***** SOURCE *****
In this way, we have less friction to use scrapy to data mine the web and quickly start exploring our data.

In [15]:
highlight(items[:3], 'python')
Out[15]:

[{'crawled': datetime.datetime(2015, 7, 27, 4, 27, 55, 80723),
 'description': u'- A remote debugger and IDE that can also be used for local debugging.',
 'name': u'Hap Python Remote Debugger',
 'spider': 'dmoz',
 'url': u'http://hapdebugger.sourceforge.net/'},
 {'crawled': datetime.datetime(2015, 7, 27, 4, 27, 55, 86720),
 'description': u'- An enhanced interactive Python shell with many features for object introspection, system shell access, and its own special command system for adding functionality when working interactively. [Open Source, LGPL]',
 'name': u'IPython',
 'spider': 'dmoz',
 'url': u'http://ipython.scipy.org/'},
 {'crawled': datetime.datetime(2015, 7, 27, 4, 27, 55, 87918),
 'description': u'- An interactive, graphical Python shell written in Python using wxPython.',
 'name': u'PyCrust - The Flakiest Python Shell',
 'spider': 'dmoz',
 'url': u'http://sourceforge.net/projects/pycrust/'}]
In [16]:
from urlparse import urlparse
dmoz_items = pd.DataFrame(items)
***** SUPPLIED INFORMATION *****
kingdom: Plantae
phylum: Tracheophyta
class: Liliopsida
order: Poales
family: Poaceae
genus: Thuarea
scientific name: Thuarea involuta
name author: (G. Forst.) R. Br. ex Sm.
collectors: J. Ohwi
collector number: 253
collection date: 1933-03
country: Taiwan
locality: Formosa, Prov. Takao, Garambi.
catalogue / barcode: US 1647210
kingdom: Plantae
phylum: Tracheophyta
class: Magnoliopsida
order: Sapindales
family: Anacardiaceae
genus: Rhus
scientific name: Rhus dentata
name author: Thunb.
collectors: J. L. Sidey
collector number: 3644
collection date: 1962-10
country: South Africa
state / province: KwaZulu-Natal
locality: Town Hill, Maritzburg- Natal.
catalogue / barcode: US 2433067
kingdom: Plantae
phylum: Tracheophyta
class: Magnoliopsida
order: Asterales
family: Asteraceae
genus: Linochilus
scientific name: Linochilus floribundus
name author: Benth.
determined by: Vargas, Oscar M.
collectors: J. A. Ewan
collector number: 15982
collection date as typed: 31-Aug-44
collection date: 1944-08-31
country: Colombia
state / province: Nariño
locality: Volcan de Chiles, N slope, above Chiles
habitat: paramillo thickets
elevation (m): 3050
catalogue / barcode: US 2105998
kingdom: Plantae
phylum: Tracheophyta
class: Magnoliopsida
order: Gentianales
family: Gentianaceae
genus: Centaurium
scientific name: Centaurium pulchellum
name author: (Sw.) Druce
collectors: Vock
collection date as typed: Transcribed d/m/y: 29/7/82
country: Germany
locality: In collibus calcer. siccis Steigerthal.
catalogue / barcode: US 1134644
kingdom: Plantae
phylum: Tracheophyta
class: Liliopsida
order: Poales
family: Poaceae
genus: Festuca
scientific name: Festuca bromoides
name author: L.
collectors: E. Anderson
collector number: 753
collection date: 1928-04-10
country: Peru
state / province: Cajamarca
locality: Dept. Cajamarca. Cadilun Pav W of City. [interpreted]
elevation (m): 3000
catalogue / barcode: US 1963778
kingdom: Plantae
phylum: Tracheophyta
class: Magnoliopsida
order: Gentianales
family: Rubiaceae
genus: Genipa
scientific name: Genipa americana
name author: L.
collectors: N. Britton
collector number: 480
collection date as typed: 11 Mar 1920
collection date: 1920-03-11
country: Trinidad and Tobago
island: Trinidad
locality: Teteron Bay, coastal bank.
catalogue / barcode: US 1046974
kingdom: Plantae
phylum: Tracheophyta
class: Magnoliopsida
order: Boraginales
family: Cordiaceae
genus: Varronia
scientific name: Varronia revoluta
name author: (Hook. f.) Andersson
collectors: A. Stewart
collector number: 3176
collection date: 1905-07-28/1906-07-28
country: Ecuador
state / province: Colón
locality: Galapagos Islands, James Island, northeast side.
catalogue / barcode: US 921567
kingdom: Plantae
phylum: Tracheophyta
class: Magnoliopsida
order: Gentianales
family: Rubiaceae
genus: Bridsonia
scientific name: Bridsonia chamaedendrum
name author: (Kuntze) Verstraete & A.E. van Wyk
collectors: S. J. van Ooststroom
*****
## WRITTEN INSTRUCTION 1
Answer these about the scrapy notebook excerpt:
(a) What tool does the opening sentence name for data mining the web?
(b) What is the 'name' value of the entry whose url is 'http://ipython.scipy.org/'?
(c) What variable does the last line assign the DataFrame to?
## WRITTEN INSTRUCTION 2
Pick up the scrapy notebook excerpt after its last line and keep it going.

## RESULT 1
(a) scrapy
(b) IPython
(c) dmoz_items

## RESULT 2
dmoz_items['domain'] = dmoz_items['url'].apply(lambda url: urlparse(url).netloc.replace('www.', ''))
ax = dmoz_items.groupby('domain').apply(len).sort(inplace=False)[-10:].plot(kind='bar')
ax.set(title="Top 10 domains")
plt.setp(ax.xaxis.get_majorticklabels(), rotation=30);

Closing remarks

Scrapy is an excellent framework for crawling the web, however it's usage can be a bit overwhelming for users that just want to quickly scrape the data and start doing stuff, in this scenario ScrapyDo provides a simplified API to start using Scrapy in a straightfoward way.

Happy data hacking!